TODAY IN HISTORY
1799: The first president of the United States, George Washington, died at his Mount Vernon, Va., home at age 67.
1819: Alabama joined the Union as
the 22nd state.
1861: Prince Albert, husband of Queen Victoria, died at Windsor Castle at age 42.
1911: Norwegian explorer Roald Amundsen and his team became the first men to reach the South Pole, beating out a British expedition led by Robert F. Scott.
1939: The Soviet Union was expelled from the League of Nations for invading Finland.
1961: A school bus was hit by a passenger train at a crossing near Greeley, Colo., killing 20 students.
1964: The U.S. Supreme Court, in Heart of Atlanta Motel v. United States, ruled that Congress was within its authority to enforce the Civil Rights Act of 1964 against racial discrimination by private businesses (in this case, a motel that refused to cater to Black people).
1981: Israel annexed the Golan Heights, which it had seized from Syria in 1967.
1985: Former New York Yankees outfielder Roger Maris, who’d hit 61 home runs during the 1961 season, died in Houston at age 51.
1986: The experimental aircraft Voyager, piloted by Dick Rutan and Jeana Yeager, took off from Edwards Air Force Base in California on the first nonstop, non-refueled flight around the world.

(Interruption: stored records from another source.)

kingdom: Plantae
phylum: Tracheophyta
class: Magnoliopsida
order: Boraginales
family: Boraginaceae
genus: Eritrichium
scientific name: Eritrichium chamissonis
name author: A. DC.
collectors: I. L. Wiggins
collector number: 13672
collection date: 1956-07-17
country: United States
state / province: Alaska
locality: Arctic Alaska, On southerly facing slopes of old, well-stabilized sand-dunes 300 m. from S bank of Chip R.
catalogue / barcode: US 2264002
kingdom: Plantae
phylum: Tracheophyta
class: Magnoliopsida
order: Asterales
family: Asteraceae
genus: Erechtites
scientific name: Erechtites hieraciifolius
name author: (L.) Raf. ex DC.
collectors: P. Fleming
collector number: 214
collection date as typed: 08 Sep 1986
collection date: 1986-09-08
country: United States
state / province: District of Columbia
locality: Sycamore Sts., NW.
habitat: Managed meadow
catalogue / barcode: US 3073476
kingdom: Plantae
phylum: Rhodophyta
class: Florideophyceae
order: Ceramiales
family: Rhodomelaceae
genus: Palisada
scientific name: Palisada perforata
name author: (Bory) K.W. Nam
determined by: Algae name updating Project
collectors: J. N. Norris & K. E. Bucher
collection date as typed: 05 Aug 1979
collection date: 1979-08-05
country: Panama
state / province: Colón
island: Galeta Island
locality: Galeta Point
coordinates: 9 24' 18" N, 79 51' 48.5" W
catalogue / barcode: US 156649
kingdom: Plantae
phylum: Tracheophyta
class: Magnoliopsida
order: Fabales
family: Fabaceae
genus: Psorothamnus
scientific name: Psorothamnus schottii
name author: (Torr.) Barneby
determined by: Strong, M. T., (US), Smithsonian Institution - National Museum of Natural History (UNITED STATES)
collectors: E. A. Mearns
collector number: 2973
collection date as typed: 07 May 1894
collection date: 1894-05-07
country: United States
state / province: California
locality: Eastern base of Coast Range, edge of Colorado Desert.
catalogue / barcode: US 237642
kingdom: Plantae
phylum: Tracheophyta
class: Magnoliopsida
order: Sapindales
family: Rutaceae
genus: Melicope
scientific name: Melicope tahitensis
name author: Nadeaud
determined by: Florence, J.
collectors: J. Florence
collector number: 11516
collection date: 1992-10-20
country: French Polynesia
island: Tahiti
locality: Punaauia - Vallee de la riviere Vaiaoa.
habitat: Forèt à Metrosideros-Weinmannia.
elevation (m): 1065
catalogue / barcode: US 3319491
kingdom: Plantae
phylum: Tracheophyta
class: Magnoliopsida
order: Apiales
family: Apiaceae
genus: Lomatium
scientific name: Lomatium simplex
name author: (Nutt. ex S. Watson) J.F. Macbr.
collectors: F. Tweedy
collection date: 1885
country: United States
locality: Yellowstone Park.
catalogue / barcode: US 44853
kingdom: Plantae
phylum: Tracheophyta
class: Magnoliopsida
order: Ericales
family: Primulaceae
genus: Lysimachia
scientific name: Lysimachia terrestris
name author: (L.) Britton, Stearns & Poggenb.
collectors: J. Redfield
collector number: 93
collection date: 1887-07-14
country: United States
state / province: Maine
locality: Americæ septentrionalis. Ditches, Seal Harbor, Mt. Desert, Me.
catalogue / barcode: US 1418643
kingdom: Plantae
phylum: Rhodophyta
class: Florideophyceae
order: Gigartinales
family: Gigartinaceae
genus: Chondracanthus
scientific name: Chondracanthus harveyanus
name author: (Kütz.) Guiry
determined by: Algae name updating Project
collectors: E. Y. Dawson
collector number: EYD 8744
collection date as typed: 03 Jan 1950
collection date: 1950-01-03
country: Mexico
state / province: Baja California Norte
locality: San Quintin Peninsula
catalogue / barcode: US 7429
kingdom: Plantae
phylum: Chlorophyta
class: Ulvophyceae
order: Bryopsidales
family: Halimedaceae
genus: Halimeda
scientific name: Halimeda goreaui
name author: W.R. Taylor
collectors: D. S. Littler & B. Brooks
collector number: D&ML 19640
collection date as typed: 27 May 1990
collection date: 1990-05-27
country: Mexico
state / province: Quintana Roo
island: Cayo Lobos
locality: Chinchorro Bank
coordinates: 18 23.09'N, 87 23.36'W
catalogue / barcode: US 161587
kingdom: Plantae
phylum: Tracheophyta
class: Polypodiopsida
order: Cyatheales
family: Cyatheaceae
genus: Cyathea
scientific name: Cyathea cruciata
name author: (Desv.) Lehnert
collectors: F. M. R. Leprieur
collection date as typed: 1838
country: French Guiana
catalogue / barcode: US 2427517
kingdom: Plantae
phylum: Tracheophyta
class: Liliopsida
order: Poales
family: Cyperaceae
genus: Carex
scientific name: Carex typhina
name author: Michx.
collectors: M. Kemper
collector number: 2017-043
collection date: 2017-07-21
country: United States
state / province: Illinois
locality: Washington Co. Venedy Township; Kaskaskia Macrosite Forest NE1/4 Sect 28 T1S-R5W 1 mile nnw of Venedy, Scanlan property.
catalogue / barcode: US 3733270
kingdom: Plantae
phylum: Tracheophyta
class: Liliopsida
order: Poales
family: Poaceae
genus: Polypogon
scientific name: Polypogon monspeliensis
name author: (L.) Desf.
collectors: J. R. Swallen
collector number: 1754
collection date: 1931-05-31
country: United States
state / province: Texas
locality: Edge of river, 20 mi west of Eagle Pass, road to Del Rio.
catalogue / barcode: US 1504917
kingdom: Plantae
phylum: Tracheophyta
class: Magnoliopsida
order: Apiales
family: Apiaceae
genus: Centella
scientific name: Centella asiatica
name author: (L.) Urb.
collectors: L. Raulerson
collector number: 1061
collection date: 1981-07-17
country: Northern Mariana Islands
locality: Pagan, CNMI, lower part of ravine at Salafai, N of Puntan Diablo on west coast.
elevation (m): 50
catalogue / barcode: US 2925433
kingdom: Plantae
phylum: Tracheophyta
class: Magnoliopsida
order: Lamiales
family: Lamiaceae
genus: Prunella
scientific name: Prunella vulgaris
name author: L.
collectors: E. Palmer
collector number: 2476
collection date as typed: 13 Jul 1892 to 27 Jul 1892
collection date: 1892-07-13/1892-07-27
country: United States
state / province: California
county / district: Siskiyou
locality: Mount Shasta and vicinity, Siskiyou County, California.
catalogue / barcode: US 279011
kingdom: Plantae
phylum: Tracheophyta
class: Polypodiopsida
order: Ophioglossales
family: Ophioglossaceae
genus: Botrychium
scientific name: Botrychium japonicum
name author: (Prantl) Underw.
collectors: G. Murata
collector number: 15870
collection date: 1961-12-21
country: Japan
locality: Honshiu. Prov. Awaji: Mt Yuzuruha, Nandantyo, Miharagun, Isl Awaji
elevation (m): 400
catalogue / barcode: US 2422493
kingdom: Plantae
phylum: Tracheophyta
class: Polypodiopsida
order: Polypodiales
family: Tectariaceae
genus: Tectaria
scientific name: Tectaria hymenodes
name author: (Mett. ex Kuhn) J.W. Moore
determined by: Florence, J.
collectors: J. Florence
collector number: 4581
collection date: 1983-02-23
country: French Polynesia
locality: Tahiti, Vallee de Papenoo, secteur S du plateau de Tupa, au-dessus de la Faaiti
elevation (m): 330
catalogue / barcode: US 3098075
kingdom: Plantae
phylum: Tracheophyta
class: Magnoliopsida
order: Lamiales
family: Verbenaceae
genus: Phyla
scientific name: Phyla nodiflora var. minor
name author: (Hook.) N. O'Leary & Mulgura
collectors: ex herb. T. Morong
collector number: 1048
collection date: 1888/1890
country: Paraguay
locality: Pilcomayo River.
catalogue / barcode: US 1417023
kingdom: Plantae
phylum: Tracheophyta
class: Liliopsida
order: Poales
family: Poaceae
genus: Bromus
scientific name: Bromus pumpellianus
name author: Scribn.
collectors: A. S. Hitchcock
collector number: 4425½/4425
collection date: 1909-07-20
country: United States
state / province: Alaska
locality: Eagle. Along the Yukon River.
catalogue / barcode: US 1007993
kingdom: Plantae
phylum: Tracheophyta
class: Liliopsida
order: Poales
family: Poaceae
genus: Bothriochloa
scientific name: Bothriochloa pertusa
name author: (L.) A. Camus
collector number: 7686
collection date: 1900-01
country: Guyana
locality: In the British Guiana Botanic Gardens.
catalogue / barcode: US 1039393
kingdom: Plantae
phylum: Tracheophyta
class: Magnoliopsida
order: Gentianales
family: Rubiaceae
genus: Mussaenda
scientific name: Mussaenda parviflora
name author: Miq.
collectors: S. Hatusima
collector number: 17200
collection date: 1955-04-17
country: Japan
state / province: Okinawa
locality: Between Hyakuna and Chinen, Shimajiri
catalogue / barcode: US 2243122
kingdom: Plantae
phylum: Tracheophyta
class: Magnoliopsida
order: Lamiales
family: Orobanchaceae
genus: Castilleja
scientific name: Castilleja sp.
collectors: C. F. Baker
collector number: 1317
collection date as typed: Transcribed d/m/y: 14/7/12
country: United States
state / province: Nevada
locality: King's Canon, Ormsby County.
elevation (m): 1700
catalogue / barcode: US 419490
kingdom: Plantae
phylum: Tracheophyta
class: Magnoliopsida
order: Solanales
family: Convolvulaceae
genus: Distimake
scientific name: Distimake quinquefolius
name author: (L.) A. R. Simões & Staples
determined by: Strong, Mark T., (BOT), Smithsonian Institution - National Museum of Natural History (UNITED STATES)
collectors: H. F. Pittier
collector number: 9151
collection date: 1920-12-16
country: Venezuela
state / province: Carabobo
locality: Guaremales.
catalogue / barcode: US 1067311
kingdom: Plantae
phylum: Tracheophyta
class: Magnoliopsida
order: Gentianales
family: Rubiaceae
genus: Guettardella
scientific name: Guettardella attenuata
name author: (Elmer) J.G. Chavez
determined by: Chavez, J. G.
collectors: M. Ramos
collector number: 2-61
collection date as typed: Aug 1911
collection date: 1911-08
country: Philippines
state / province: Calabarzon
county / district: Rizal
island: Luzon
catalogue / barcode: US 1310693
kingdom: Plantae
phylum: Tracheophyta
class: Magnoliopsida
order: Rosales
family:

2006: A British police inquiry concluded that the deaths of Princess Diana and her boyfriend, Dodi Fayed, in a 1997 Paris car crash were a “tragic accident,” and that allegations of a murder conspiracy were unfounded. Atlantic Records founder Ahmet Ertegun died in New York at age 83.
2012: A gunman with a semi-automatic rifle killed 20 first-graders and six educators at Sandy Hook Elementary School in Newtown, Conn., then took his own life as police arrived; the 20-year-old had also fatally shot his mother at their home before carrying out the attack on the school.
2020: The Electoral College decisively confirmed Joe Biden as the nation’s next president, ratifying his November victory in a stateby-state repudiation of President Donald Trump’s refusal to concede he had lost; electors gave Biden 306 votes to Trump’s 232; speaking from Delaware, Biden accused Trump of threatening core principles of democracy, but told Americans that their form of self-government had “prevailed.” The largest vaccination campaign in U.S. history began with health workers getting shots on the same day the nation’s COVID-19 death toll hit 300,000.